The first rule of divorce is: think about the children first!
It is the time of year when lawyers make most of their money - the January onslaught of divorce case applications. Christmas is an evocative time of year. It can be a time of joy, but it is also a time of abject misery for many people.
And with New Year's resolutions, many marriages are brought to a close. Most of those marriages have been unhappy for a long time, and the New Year seems a good time to face up to life in the future.
McKenzie Law Partners specialise in supporting separated parents in making #ChildArrangements for the children's future once a marriage has ended.
Divorce is a very emotional process, and the ones affected most are the children Overwhelmingly, we find that the two parents are so busy trading a war of words with one another that they forget to give the children the necessary consideration due to them.
We believe it is more important to first work out what is in the children's best interests than to rush to the solicitor’s office and file for a divorce petition.

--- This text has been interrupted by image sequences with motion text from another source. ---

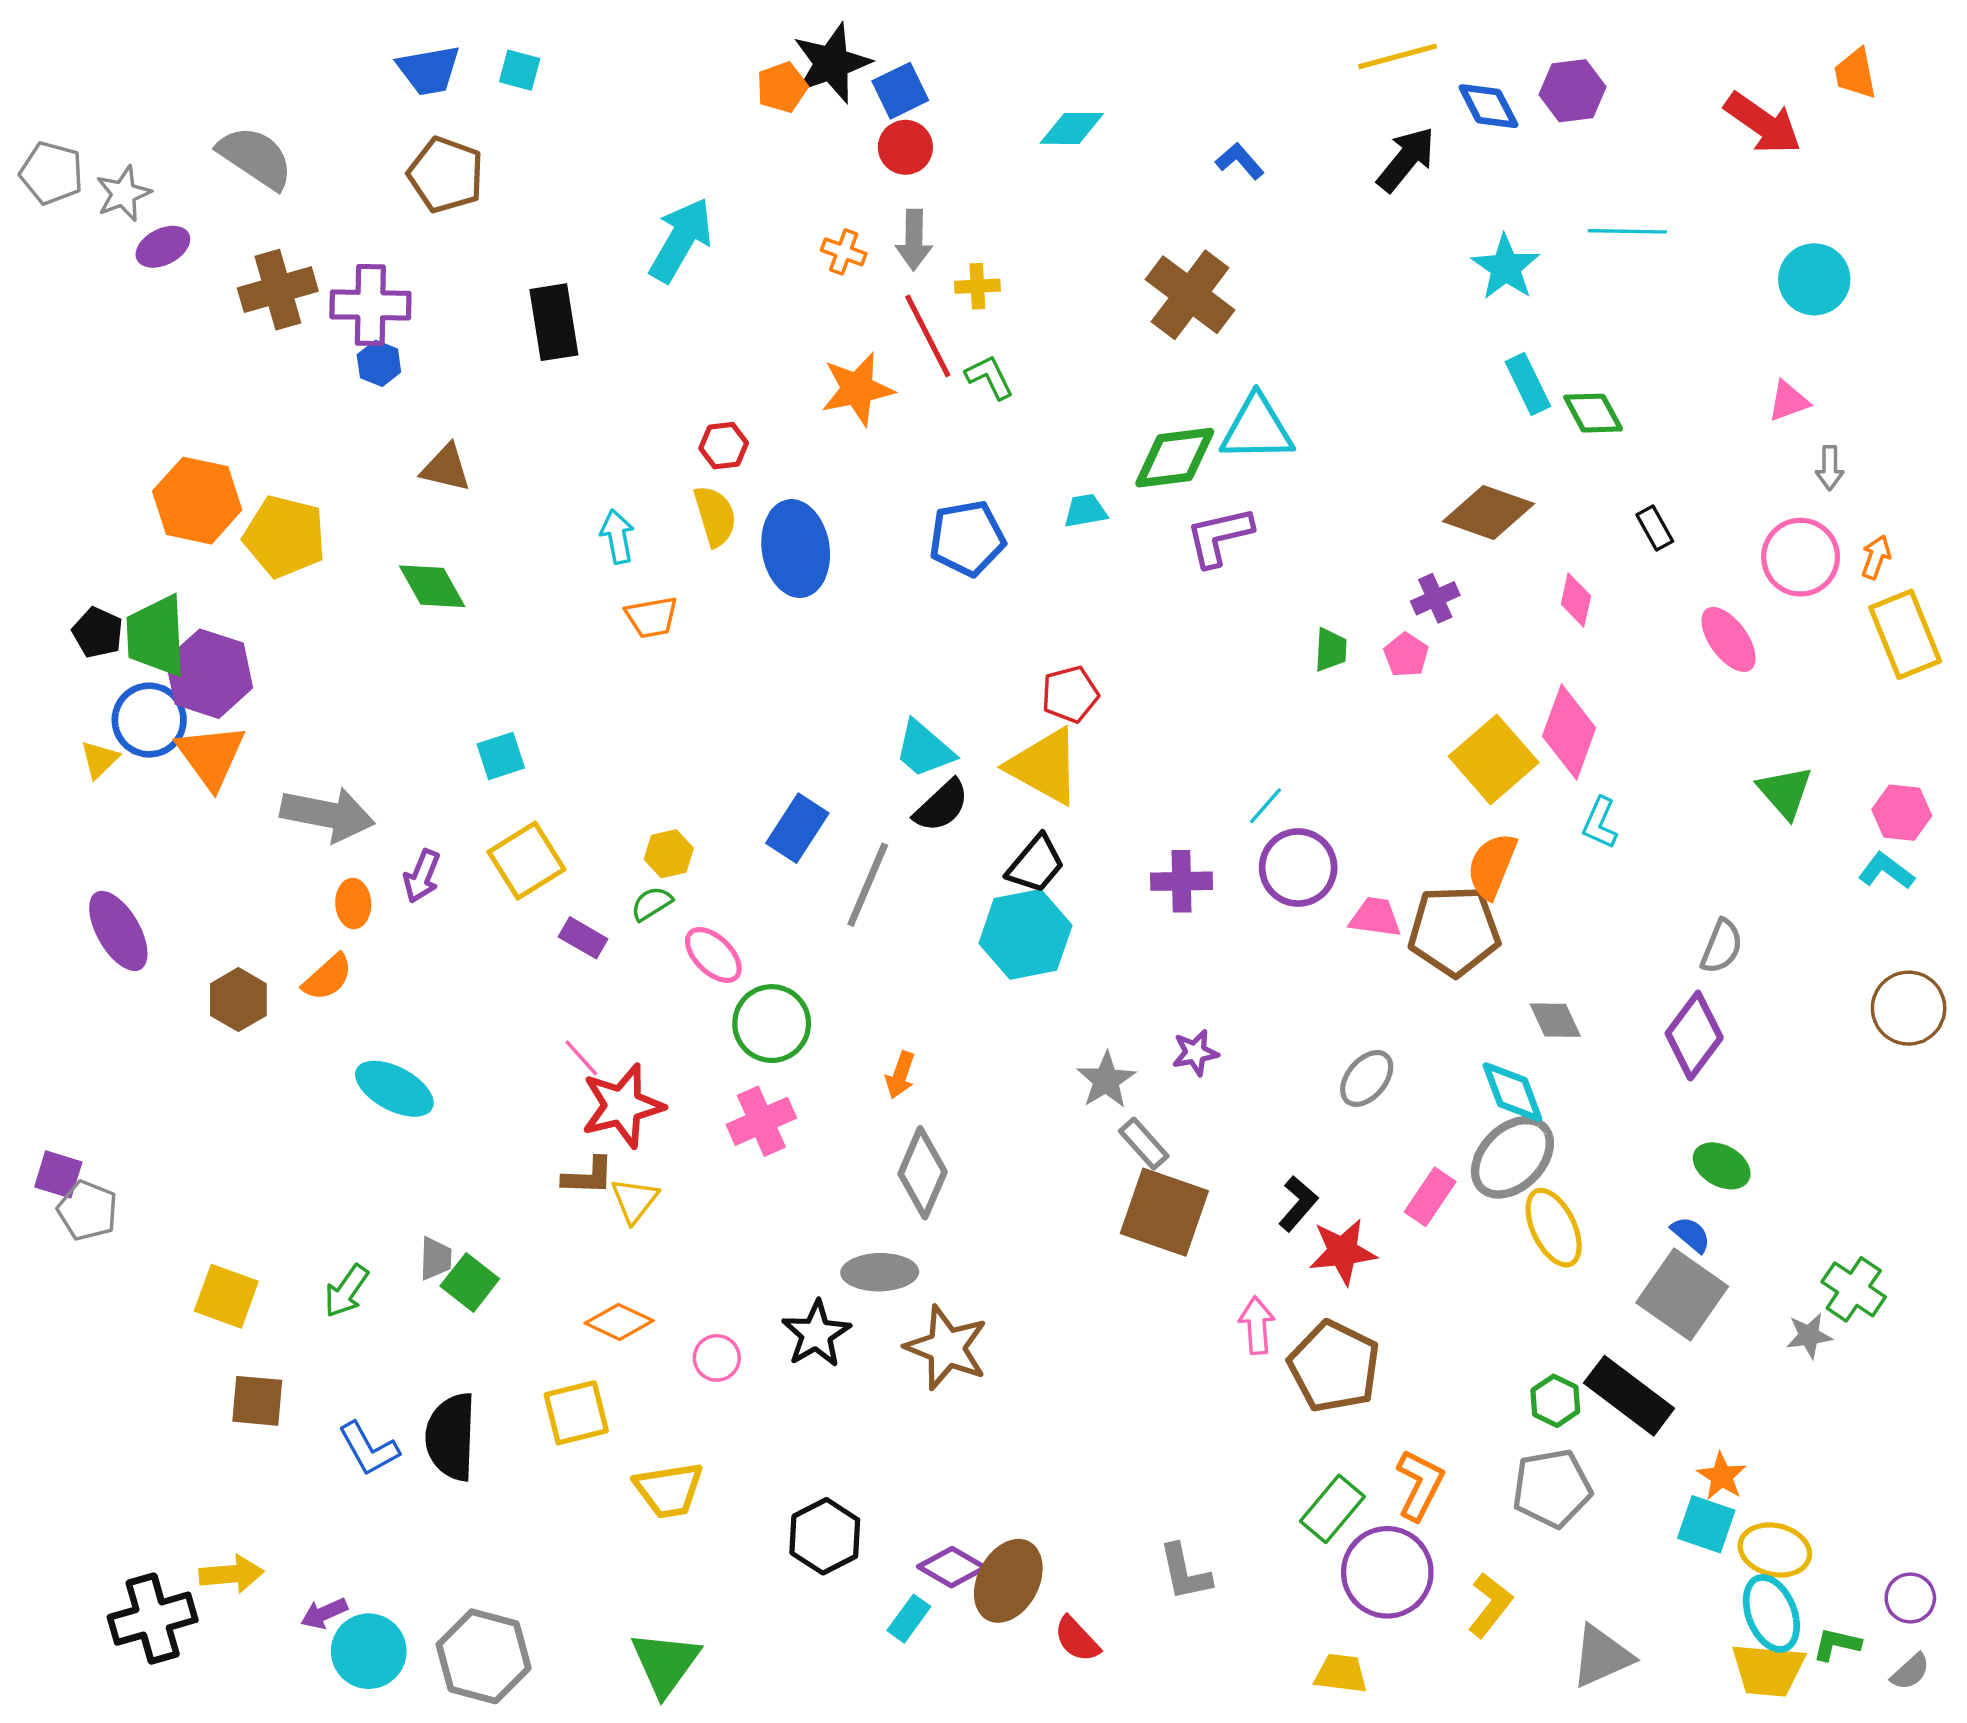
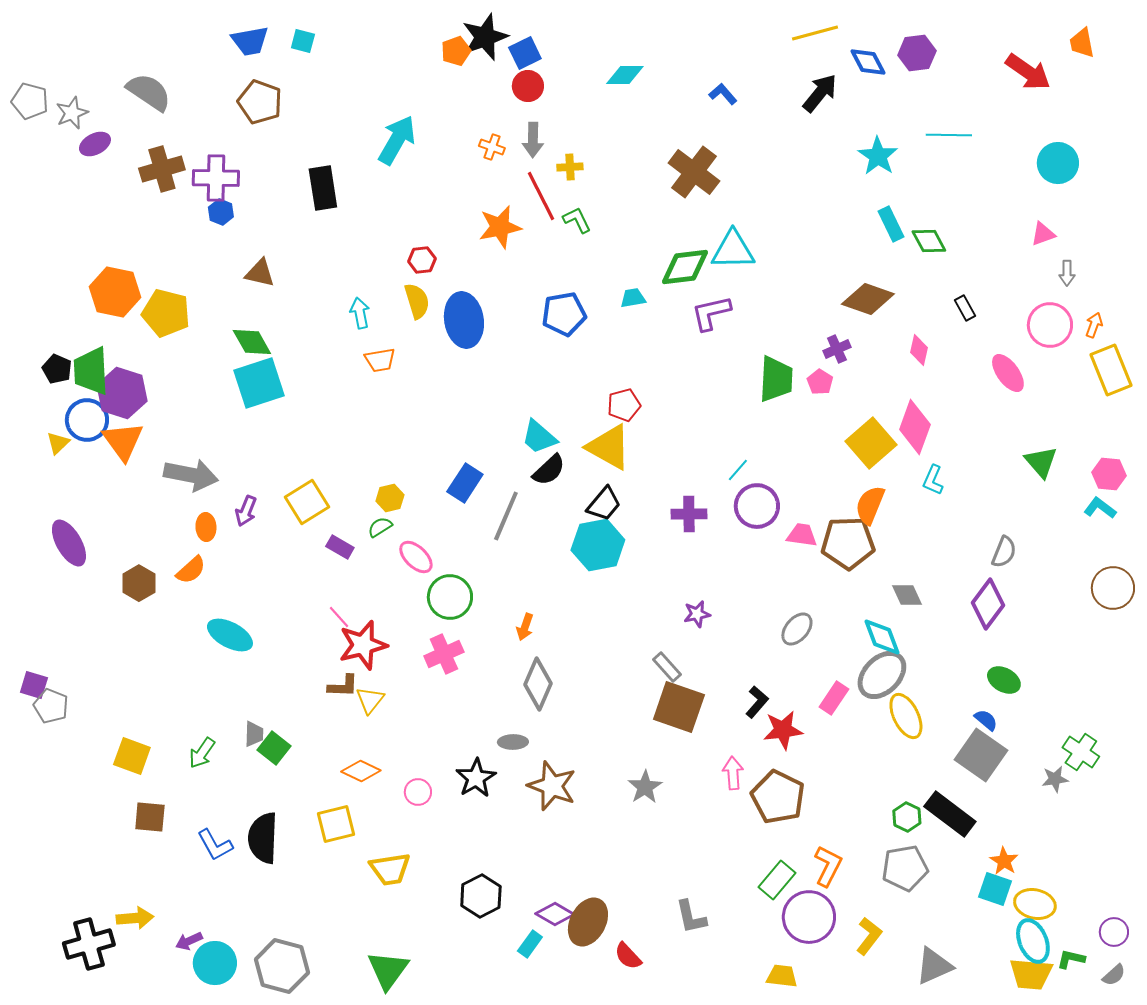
green trapezoid: (1331, 650) -> (776, 379), size x1.8
cyan square: (501, 756) -> (259, 383), moved, size x1.8
gray star: (1106, 1080) -> (645, 787), moved
gray ellipse: (880, 1272) -> (513, 742), size x0.7

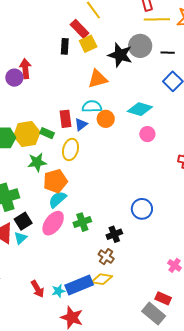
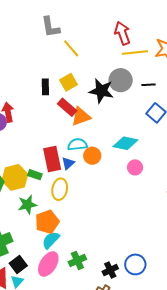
red rectangle: (80, 29) -> (67, 107), moved
red rectangle: (66, 119) -> (52, 159), size x1.4
blue circle: (142, 209) -> (135, 264), moved

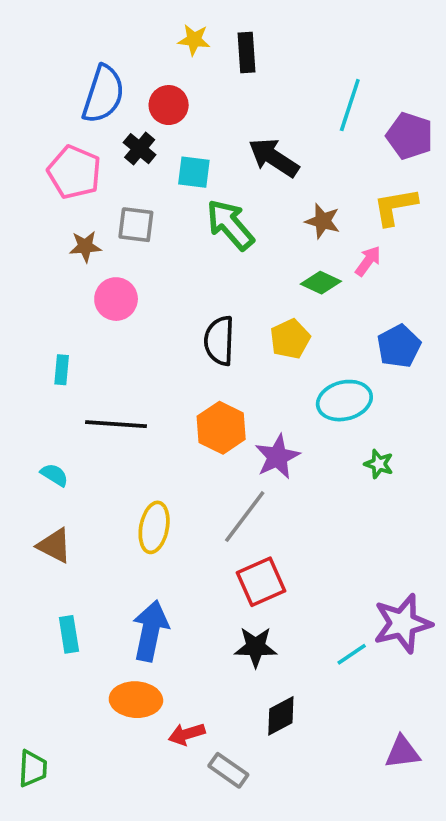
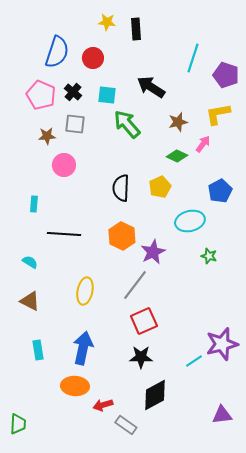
black cross: (140, 149) -> (73, 92), moved
brown star: (323, 221) -> (178, 122), turned -30
black diamond: (281, 716) -> (155, 395), size x1.4

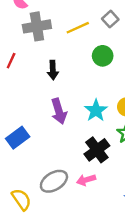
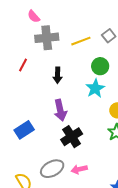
cyan star: (96, 110) -> (95, 88), moved
black cross: (97, 150) -> (72, 137), moved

However, this rarely happens.
When adults are preoccupied with their own misery and the demise of their relationships, they fail to realise the impact on the children. It is very sad.
Children are not oblivious. They can hear arguments and sense the tension. The most important things a child needs are stability and knowing what they are doing, when and where.
Children can cope with separation better than adults realise, so long as they have structure and routine.
Sometimes, when parents separate, things are amicable. And it follows that a sensible plan can be worked out for how best the children from the relationship can be shared.
When parents cannot agree, however, it becomes necessary to think about asking the court to make rulings and decisions about where the children should live and with whom they should spend time.
The family court prefers that the parents make a parent-sharing plan. This is in the hope that the court system does not become overwhelmed. The court process can also be very emotional and distressing for all parties, especially the children.
When a parent-sharing plan cannot be achieved, the next step in the process, unless there are allegations of domestic abuse, is for the parents to apply for a mediation process. This is called a MIAM which stands for ‘mediation information and assessment meeting’.
If domestic abuse is indicated, then mediation is not recommended.
It is far easier to divorce once the children-related matters have been correctly implemented. It is also kinder to the children who must cope with their parents separating.
Divorce invariably follows the outcome of the live-with arrangements for the child.
Children need the security of a home and financial stability; therefore, this is the court’s priority.
Since April 2021, the law surrounding divorce has changed. The old laws have been drawn together into the Divorce Dissolution and Separation Act (DDSA). It represents a significant overhaul and much-needed update to the law. Amongst a nest of other reforms, it heralds the introduction of joint divorce, no-fault divorce and the concept of one lawyer, two clients.
Previously, divorce was commenced by one or other of the parties, making the other party the respondent to the case. Joint divorce can be ideal for couples who wish to part amicably and have already agreed on the financial settlement. Importantly, it preserves equality, a key ingredient to safer co-parenting arrangements in the lives beyond the end of the marriage.
It was incumbent upon the applicant party to prove their grounds for divorce, and applications have been unsuccessful if the party at fault’s grounds were not sufficiently made out.
One lawyer, two clients is entirely new; currently, very few law firms offer the service because the risks of a conflict of interest remain high, especially if there are contentious matters to be resolved. However, amicable couples with little assets or a pre-agreed financial plan for separation can now take advantage of this and significantly reduce legal costs.
Financial remedy refers to the financial settlement. This can include spousal and child maintenance orders. Significant issues such as the former marital home (FMH) must be addressed as any children of the marriage are prioritised.
When it comes to property, the basis upon which the home was purchased bears no relation to the outcome of the financial remedy proceedings. A spouse with no equity ownership in the family home may be entitled to rights and issue trust of land and appointment of trustees (TOLATA) proceedings. It is worth noting that TOLATA claims are lengthy and extremely expensive, especially where the homeowner contests the claim.
Sometimes the best outcome is for the home to be sold and the equity split according to the final terms of the financial settlement.
Divorcing parties should consider all the available options very carefully. Remember that anything you can agree with your ex-partner will narrow the issues that the court must resolve. This applies throughout the divorce process. Never give up the chance to settle. The key word is ‘compromise’.